One day she realizes that there's always someone in her office talking about personal issues. She recognizes that her open, caring nature attracts others to share their feelings. She also learns that she's taken for granted how much satisfaction these conversations offer her.
By focusing on how and where she could make a difference in someone's life, she finds that she loves coming to work again. It's not necessarily the nature of her work that gives her the most satisfaction but the connection she's fostering with team members.
SELF-EVALUATION: What can you do to support others? What do you enjoy most during your day? That's your purpose.
4. Build strong relationships
So many people ask themselves, why am I here? What's my calling? Well, most great thinkers agree that productive work and meaningful relationships with others give us the most satisfaction in life.
I hope you've developed some great relationships with your co-workers, but don't stop there. What about suppliers, clients, and managers? To feel truly connected and satisfied at work, you need to look at all your relationships, not just the ones with people in similar positions to you.
First of all, as great as they might be, it's tempting to use co-worker relationships to unload frustration and grief.
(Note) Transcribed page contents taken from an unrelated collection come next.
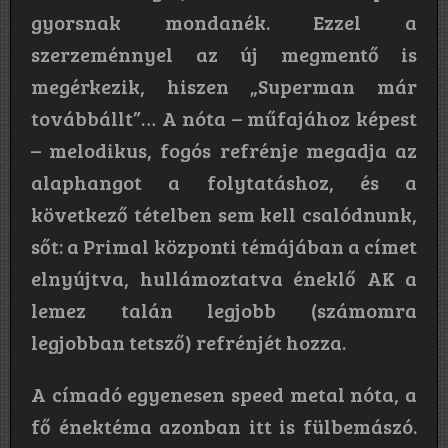
gyorsnak mondanék. Ezzel a
szerzeménnyel az új megmentő is
megérkezik, hiszen „Superman már
továbbállt”… A nóta – műfajához képest
– melodikus, fogós refrénje megadja az
alaphangot a folytatáshoz, és a
következő tételben sem kell csalódnunk,
sőt: a Primal központi témájában a címet
elnyújtva, hullámoztatva éneklő AK a
lemez talán legjobb (számomra
legjobban tetsző) refrénjét hozza.
A címadó egyenesen speed metal nóta, a
fő énektéma azonban itt is fülbemászó.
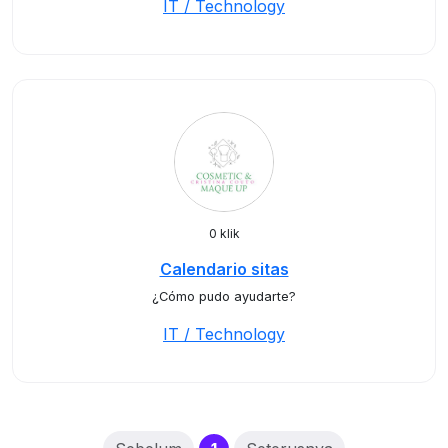
IT / Technology
0 klik
Calendario sitas
¿Cómo pudo ayudarte?
IT / Technology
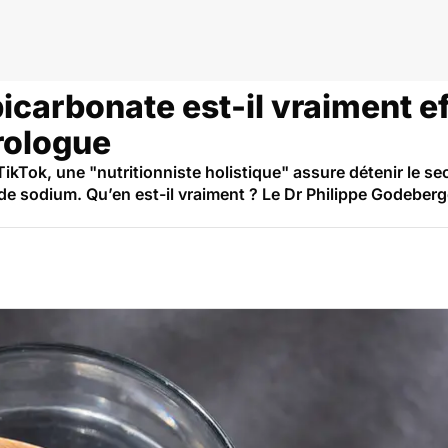
bicarbonate est-il vraiment ef
rologue
kTok, une "nutritionniste holistique" assure détenir le secr
e sodium. Qu’en est-il vraiment ? Le Dr Philippe Godeberg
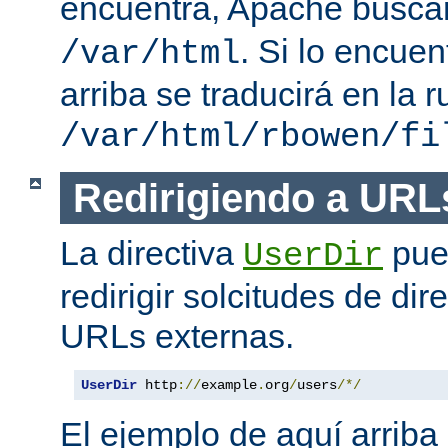
encuentra, Apache busc
. Si lo encue
/var/html
arriba se traducirá en la r
/var/html/rbowen/fi
Redirigiendo a URL
La directiva
pue
UserDir
redirigir solcitudes de dir
URLs externas.
UserDir
 http
://
example
.
org
/
users
/*/
El ejemplo de aquí arriba 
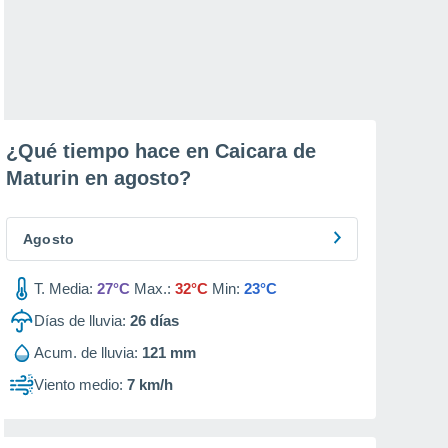
¿Qué tiempo hace en Caicara de
Maturin en
agosto
?
Agosto
T. Media:
27°C
Max.:
32°C
Min:
23°C
Días de lluvia:
26
días
Acum. de lluvia:
121 mm
Viento medio:
7 km/h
There's a place for that, but it can become the major conversation topic. That isn't going to solve any problems with work or elevate your satisfaction with your own performance.
So reach out to people outside your comfort zone. Start by making a list of people you encounter often during your day but haven't built a relationship with, such as the mailman or your drug rep. Another great relationship-builder: Learn at least five personal facts about each of your top clients.
There's so much more to people than we tend to realize, and it's immensely satisfying to learn more about those around you. One of the deepest human needs is to be heard and listened to.
Think back to the last time you really listened to somebody. What happened? I expect that you felt great—and so did the person you listened to.
SELF-EVALUATION: Can you be a good listener today and deepen your purpose at work?
I saved this piece of wisdom for last: When you truly put this formula of balance + focus + purpose + relationships into practice in your life, you'll not only enjoy your work day more and feel better about your life, others will recognize you as someone they can trust. And they will reward you with more responsibility, more exciting projects, and more financial perks.
How do I know that? Because 95 percent of people never put down the rudder in their lifeboats. They never take control of their lives, and they never commit to bringing their personal best to their work and to their relationships. So start practicing this formula for a great life today. It's never too crowded along this extra mile. Your skills and efforts will be recognized and rewarded, guaranteed!
Oh, by the way, don't forget to try this formula out in your love life, too. You'll be surprised. Maybe the honeymoon isn't over yet!